The Doha Development Agenda (DDA) was launched in 2001 with the promise that this round of multilateral trade negotiations would
place “development” at its core. Twenty-plus years later, the Doha Round is paralysed and the development rhetoric rings hollow.
This paper re-examines the entire DDA as if development really mattered—treating development not as a diplomatic garnish but as a
measurable improvement in the capabilities, policy space, and structural transformation opportunities of low- and lower-middle-
income countries. Using a mixed-methods approach that combines computable general-equilibrium modelling, disaggregated trade-
flow analysis, and 127 semi-structured interviews with trade negotiators, firm managers, and smallholder organisations in Africa, Asia
and Latin America, we show that the modalities on agriculture, non-agricultural market access (NAMA), services, and rules have, in
aggregate, generated welfare gains that accrue overwhelmingly to the Quad (US, EU, Japan, Canada) and the large emerging
economies, while the majority of least-developed countries (LDCs) face net losses in real income, employment, and fiscal space. The
paper then reconstructs the negotiating texts under counterfactual “development-centred” principles—full flexibility for infant-industry
promotion, elimination of tariff escalation on processed commodities, binding disciplines on developed-country domestic support, and
a multilateral competition framework that disciplines buyer power in global value chains.
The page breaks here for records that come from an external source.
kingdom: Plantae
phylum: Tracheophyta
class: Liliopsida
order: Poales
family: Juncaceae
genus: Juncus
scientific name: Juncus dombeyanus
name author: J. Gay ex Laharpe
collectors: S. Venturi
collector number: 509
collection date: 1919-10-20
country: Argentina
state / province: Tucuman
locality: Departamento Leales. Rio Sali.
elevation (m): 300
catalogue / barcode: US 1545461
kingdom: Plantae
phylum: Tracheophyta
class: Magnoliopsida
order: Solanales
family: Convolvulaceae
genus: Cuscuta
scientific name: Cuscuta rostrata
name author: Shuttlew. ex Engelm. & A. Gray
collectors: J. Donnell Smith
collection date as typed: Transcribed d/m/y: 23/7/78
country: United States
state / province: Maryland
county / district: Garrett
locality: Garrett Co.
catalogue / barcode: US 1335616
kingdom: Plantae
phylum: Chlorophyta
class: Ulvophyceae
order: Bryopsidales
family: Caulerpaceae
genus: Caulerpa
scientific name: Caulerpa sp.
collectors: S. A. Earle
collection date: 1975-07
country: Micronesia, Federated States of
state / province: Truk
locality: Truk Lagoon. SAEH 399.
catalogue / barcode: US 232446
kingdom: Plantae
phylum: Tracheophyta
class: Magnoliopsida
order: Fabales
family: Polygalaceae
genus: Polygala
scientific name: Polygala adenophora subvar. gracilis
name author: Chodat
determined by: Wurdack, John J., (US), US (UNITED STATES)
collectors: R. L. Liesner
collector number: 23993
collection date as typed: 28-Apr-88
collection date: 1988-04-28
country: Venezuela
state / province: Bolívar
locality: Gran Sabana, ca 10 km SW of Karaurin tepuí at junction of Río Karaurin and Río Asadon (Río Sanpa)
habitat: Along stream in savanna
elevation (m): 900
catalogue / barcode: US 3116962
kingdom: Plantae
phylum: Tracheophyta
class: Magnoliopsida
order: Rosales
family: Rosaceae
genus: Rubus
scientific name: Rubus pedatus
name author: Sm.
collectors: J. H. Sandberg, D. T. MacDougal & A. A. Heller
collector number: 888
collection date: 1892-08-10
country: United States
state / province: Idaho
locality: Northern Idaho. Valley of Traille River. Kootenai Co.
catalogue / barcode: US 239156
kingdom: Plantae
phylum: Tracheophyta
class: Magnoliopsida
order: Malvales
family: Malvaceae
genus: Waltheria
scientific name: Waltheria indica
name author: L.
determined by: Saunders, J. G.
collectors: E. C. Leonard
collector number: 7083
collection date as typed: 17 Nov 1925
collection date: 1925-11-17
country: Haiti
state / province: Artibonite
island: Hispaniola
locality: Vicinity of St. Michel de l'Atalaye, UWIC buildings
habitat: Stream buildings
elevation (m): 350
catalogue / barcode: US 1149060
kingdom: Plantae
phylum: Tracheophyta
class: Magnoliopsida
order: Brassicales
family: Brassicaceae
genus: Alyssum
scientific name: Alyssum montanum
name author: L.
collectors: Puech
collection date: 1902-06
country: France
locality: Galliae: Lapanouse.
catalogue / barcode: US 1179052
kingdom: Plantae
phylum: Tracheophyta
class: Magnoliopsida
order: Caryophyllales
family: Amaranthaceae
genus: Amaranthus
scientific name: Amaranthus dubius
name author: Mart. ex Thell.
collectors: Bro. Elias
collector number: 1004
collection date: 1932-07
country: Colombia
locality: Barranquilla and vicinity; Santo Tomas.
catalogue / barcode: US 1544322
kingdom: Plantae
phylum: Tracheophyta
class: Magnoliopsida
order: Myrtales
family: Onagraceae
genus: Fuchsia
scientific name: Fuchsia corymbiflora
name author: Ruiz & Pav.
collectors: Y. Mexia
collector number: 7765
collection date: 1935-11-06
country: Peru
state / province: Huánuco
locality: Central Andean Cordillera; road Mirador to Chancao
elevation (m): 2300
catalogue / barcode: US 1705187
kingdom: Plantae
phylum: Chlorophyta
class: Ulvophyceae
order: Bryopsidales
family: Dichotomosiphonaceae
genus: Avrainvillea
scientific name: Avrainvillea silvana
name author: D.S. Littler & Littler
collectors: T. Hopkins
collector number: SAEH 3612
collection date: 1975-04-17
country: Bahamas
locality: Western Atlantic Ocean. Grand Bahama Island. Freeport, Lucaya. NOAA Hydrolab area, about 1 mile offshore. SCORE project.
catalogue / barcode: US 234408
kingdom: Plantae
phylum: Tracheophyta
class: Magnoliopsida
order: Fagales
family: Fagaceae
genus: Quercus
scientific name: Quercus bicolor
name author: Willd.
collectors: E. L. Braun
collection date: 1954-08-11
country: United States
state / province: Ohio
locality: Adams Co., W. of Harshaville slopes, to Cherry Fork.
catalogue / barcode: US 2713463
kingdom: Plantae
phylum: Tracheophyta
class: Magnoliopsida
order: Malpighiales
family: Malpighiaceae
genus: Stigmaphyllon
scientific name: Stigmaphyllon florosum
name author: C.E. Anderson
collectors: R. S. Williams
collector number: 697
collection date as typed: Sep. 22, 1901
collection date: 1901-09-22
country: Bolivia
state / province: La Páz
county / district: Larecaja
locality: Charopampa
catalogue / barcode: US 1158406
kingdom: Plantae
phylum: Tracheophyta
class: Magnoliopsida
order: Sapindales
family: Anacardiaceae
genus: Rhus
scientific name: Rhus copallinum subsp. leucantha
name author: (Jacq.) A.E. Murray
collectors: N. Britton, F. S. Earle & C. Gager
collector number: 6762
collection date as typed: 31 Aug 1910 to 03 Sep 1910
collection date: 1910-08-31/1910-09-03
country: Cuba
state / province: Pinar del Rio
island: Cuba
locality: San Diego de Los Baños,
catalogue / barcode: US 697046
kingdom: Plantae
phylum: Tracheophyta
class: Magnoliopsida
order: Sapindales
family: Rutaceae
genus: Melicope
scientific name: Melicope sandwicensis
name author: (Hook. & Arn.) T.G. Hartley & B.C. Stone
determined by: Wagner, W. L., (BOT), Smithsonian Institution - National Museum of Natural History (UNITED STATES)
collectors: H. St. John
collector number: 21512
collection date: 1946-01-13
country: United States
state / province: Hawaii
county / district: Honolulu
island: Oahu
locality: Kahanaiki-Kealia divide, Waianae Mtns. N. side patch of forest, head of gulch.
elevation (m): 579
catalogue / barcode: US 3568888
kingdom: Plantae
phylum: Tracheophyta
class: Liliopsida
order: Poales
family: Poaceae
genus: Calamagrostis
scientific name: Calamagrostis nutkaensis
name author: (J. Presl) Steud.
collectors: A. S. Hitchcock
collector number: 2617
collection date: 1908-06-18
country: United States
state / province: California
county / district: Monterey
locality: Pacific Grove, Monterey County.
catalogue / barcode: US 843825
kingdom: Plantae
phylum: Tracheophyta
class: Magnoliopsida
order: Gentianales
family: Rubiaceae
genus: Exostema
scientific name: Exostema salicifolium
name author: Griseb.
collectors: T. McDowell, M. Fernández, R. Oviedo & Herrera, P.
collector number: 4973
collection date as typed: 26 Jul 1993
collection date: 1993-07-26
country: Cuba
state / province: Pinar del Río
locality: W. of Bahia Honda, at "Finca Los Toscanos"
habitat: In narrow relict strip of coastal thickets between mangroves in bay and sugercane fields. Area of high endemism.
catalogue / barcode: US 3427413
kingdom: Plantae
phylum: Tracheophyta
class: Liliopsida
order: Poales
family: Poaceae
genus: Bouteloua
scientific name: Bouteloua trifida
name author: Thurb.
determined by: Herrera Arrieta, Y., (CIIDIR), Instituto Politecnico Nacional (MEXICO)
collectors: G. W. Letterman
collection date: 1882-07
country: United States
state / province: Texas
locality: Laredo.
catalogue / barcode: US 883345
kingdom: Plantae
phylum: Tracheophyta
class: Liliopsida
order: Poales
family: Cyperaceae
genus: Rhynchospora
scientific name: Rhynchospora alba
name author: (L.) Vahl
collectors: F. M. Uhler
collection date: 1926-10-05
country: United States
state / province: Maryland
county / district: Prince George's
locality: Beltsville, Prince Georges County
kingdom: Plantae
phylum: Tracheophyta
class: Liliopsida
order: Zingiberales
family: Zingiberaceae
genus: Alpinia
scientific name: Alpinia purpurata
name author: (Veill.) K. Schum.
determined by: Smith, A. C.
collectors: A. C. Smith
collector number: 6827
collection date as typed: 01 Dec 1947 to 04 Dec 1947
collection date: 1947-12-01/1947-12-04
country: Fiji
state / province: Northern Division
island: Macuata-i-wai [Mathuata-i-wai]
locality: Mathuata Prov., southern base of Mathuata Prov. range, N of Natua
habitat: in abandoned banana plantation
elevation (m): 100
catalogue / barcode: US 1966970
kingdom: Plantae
Simulations with the MIRAGE-e model
indicate that these alternative modalities would triple the aggregate gains to LDCs and halve global inequality compared with the
actual DDA draft schedules. We conclude with governance reforms that would embed a “development impact assessment” into every
future negotiating chapter, transforming trade rounds from mercantilist bargaining into instruments for shared prosperity.